His body stiffens. “I never said I wasn’t possessive,” he replies with a bite. “I said I was patient.” He leans forward on the table, his shadow covering me like chains trying to tether me to him. “That’s okay, Siren; I’ll show you the difference when another man approaches you.”

My pulse is racing. Two men fighting is a wet dream I often have. I seriously think I was born in the wrong era. I'd love to watch Gladiators, but then I think about the lack of technology, and I digress.

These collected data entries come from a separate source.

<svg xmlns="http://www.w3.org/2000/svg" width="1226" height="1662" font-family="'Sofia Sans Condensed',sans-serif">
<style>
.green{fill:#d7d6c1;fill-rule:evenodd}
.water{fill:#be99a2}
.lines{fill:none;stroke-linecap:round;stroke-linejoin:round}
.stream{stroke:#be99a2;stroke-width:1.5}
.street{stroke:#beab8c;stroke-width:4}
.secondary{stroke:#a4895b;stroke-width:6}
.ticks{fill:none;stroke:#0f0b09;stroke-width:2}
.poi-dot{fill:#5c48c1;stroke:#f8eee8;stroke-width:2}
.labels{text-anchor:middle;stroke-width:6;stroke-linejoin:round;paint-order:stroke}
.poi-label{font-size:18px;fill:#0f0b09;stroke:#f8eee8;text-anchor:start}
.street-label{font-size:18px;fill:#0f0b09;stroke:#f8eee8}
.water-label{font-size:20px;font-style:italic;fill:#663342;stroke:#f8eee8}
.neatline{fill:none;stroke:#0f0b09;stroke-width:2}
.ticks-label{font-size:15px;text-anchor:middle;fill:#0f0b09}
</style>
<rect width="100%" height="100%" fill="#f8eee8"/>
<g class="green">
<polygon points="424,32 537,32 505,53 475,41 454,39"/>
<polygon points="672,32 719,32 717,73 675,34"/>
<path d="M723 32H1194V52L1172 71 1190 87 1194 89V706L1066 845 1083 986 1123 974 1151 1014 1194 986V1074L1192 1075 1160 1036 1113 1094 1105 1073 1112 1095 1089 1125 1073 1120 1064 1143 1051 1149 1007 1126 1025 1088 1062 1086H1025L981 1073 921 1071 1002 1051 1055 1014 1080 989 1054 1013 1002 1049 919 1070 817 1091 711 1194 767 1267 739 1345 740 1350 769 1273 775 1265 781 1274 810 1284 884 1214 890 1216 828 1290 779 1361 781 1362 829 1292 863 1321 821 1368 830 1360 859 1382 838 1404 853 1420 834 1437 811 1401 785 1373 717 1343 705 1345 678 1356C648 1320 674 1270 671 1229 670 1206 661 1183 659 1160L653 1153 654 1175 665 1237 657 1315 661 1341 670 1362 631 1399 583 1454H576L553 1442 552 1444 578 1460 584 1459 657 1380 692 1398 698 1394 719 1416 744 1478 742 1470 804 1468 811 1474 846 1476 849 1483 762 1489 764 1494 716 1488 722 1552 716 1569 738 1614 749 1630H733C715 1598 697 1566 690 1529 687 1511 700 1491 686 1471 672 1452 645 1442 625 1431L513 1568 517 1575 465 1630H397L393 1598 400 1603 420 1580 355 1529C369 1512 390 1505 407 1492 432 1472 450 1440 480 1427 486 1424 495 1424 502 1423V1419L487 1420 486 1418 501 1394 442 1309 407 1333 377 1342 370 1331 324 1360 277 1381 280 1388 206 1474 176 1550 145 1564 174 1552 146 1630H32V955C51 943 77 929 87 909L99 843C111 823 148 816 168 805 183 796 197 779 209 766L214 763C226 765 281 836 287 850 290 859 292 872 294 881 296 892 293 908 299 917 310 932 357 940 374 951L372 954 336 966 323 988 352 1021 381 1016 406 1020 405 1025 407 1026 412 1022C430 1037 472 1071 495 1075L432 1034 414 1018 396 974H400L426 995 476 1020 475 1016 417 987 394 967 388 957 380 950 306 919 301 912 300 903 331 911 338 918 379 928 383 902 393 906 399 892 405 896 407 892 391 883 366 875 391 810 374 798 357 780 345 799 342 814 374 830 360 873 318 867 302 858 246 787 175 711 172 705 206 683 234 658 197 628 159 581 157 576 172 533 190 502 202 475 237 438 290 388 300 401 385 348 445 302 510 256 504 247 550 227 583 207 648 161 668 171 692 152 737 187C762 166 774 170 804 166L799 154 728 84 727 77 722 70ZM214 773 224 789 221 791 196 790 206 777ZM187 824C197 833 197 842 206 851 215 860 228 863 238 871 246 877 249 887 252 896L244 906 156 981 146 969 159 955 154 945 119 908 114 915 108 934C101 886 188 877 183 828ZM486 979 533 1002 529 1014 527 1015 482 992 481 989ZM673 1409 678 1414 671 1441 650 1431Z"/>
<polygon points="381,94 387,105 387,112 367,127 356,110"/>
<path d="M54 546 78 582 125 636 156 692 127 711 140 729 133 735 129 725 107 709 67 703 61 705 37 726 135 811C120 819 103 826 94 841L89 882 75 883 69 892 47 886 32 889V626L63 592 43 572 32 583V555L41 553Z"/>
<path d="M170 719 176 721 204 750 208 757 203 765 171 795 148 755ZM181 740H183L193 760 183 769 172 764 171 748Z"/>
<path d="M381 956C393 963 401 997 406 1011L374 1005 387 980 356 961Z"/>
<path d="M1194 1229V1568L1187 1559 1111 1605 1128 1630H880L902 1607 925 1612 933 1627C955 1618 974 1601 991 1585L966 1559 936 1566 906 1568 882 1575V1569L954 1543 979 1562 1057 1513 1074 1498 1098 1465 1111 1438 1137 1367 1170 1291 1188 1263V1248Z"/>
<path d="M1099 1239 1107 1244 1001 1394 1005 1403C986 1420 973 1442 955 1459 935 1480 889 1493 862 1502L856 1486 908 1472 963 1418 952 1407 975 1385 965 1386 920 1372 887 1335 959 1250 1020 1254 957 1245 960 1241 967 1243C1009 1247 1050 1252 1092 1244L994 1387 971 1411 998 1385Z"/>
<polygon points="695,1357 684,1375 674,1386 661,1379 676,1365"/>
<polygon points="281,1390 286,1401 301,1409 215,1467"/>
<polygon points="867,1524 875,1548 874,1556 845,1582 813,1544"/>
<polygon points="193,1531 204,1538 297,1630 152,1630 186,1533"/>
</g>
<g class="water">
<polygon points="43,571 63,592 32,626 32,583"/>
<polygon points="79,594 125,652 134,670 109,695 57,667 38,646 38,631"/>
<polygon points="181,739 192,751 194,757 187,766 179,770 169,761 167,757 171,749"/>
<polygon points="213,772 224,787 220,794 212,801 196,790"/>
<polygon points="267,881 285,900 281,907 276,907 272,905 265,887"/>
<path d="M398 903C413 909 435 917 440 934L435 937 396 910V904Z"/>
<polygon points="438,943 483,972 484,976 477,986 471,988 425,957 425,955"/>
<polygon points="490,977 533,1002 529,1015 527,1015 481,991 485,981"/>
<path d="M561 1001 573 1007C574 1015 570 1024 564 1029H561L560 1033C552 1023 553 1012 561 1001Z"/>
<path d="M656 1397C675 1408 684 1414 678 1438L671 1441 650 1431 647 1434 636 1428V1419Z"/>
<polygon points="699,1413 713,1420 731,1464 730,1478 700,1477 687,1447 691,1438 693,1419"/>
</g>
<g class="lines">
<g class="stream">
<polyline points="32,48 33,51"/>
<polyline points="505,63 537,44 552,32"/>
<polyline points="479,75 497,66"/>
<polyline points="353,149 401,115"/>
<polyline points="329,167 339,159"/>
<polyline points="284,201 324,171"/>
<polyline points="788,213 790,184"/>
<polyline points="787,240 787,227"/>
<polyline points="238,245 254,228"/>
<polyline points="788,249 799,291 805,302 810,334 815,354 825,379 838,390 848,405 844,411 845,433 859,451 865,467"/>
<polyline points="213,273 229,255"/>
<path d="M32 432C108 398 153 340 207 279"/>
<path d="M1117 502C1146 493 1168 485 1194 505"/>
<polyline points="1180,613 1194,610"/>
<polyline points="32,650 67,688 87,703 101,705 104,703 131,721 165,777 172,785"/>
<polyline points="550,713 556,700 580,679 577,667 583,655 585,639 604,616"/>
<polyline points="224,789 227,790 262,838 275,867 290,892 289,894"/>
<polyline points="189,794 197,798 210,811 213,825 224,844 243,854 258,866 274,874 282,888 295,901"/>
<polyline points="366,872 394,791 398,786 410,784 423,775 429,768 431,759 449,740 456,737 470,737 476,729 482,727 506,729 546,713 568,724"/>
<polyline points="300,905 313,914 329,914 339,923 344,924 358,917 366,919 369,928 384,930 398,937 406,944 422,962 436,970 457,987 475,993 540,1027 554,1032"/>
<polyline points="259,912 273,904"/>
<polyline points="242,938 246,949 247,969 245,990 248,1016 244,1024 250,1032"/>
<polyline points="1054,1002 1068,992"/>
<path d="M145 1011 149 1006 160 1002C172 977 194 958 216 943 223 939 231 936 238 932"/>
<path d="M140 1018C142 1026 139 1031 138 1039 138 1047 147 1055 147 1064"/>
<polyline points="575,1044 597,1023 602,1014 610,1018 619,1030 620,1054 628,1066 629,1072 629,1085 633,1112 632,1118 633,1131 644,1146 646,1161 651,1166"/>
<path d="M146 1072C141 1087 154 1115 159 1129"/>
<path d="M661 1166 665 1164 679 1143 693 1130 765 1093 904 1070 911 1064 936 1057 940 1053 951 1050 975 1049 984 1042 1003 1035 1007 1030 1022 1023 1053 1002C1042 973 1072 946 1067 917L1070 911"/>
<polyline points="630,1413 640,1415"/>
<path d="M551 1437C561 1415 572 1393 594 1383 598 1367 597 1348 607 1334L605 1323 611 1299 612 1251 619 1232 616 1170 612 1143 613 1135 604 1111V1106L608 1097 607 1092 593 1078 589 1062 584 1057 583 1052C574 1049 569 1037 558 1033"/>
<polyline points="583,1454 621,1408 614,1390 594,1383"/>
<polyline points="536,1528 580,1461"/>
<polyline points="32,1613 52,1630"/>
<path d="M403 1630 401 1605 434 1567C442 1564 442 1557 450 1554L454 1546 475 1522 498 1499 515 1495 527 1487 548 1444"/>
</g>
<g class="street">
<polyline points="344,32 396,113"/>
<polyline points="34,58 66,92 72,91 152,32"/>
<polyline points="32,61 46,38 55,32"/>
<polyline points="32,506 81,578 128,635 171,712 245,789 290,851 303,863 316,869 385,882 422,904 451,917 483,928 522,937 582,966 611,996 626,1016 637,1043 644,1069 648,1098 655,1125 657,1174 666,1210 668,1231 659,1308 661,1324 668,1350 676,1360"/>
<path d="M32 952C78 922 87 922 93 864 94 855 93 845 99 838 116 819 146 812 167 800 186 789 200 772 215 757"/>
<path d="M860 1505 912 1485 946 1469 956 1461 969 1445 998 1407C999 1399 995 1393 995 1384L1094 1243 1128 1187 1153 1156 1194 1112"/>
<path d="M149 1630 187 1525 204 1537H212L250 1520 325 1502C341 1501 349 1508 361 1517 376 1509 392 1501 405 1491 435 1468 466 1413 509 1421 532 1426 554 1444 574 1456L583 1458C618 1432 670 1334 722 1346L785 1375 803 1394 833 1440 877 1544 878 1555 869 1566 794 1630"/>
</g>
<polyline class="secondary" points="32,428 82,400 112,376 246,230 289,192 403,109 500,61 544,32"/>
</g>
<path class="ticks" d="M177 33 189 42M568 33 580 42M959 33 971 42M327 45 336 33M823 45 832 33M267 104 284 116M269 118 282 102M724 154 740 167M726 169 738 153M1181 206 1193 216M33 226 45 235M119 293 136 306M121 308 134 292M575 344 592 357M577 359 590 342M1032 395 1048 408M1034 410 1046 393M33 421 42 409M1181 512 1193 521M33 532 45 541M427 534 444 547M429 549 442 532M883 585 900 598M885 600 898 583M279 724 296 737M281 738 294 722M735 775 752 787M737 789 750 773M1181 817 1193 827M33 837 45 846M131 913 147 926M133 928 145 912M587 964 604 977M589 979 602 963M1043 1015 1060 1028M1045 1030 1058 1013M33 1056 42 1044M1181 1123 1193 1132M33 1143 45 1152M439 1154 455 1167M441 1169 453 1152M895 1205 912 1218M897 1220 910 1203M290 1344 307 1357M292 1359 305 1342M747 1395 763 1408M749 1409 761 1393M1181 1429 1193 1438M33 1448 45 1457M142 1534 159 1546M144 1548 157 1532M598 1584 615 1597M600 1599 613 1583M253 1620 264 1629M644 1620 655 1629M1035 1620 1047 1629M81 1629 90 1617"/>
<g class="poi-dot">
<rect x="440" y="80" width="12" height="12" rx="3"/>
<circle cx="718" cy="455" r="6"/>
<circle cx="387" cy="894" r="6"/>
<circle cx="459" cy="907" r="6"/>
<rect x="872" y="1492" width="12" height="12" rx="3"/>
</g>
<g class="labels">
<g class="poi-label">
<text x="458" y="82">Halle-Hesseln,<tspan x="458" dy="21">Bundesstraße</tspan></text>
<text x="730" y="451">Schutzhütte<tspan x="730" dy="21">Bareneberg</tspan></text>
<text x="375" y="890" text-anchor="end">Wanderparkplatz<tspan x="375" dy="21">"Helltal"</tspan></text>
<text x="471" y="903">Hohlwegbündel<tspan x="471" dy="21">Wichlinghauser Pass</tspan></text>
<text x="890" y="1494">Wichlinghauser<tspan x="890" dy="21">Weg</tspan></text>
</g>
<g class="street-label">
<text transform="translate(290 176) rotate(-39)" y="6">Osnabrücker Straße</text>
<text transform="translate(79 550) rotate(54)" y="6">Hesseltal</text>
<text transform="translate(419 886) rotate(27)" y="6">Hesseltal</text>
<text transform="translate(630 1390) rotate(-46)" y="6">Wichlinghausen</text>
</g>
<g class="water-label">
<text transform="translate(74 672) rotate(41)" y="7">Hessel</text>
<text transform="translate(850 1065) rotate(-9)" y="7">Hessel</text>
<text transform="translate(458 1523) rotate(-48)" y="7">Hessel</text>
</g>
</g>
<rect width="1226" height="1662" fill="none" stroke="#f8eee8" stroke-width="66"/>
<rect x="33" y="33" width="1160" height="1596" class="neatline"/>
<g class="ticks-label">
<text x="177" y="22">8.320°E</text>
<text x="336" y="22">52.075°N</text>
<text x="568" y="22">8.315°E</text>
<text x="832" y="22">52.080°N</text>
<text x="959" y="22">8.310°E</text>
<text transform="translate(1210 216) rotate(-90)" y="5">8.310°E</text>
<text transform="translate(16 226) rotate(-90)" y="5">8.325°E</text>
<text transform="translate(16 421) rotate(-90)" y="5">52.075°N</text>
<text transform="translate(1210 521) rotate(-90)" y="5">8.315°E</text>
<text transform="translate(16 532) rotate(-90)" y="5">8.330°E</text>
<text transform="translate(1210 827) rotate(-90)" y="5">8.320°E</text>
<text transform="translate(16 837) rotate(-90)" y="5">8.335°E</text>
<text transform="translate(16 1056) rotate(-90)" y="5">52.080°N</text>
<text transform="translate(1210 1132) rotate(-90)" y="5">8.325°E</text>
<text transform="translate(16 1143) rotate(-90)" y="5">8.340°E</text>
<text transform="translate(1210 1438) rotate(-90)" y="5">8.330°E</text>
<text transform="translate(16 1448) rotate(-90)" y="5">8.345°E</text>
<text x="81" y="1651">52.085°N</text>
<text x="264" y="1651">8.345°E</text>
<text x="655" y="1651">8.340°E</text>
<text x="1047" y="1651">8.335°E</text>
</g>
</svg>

Kent's statement is sexy and hot and bossy and everything I want but everything I will never let myself have for longer than a night.

I do casual one-night sex. One night. I don’t do this. Long-ended banter, flirting for weeks, growing feelings that one day could devastate me. I don’t want to do long-term. I’ve felt pain and loss; I’ve tasted the bitterness of death. I have experienced the loss of my first love. My first crush. My first kiss.

Yes, I have kept a dark secret from my best friend, and I'll bury it in my grave with me. Peter, Poppy’s brother who died, was my first love. It’s cliché: best friend falls for her friend's sibling. Yet I did it, and I suffered the consequences.

I never want to taste that pain again. Therefore, I will never give my heart away and allow myself to fall in love.

"Hey," Kent’s hand comes up and tips my chin up. I know what he sees, my darkness tearing up my eyes. My emotions slipped free. "Where did you go, Siren?"

Someplace too dark and deadly for you, Kent.

"I don’t do relationships," I sternly reply, and then I pull my face back from his touch. Cold air replaces the warmth of his fingers.

His index finger, which was under my chin, hangs in the air. "I don’t know who hurt you, but I’m not them," he promises.

It’s sweet. Touching, really. I wish I could give in fully to him.

"You’re right, you're not," I reply coldly. Peter didn't hurt me. I was cherished and chased, and that’s how Kent makes me feel.

That’s why I want to run.

I clear my throat. "I need to work, Kent."

"Fine," he dips his chin. I’ll make you a snack and get you something to drink," he offers in a much gentler tone.

"I’m not a pet. I can feed myself."

"So no leash and collar kinks. Good to know." He tries to joke.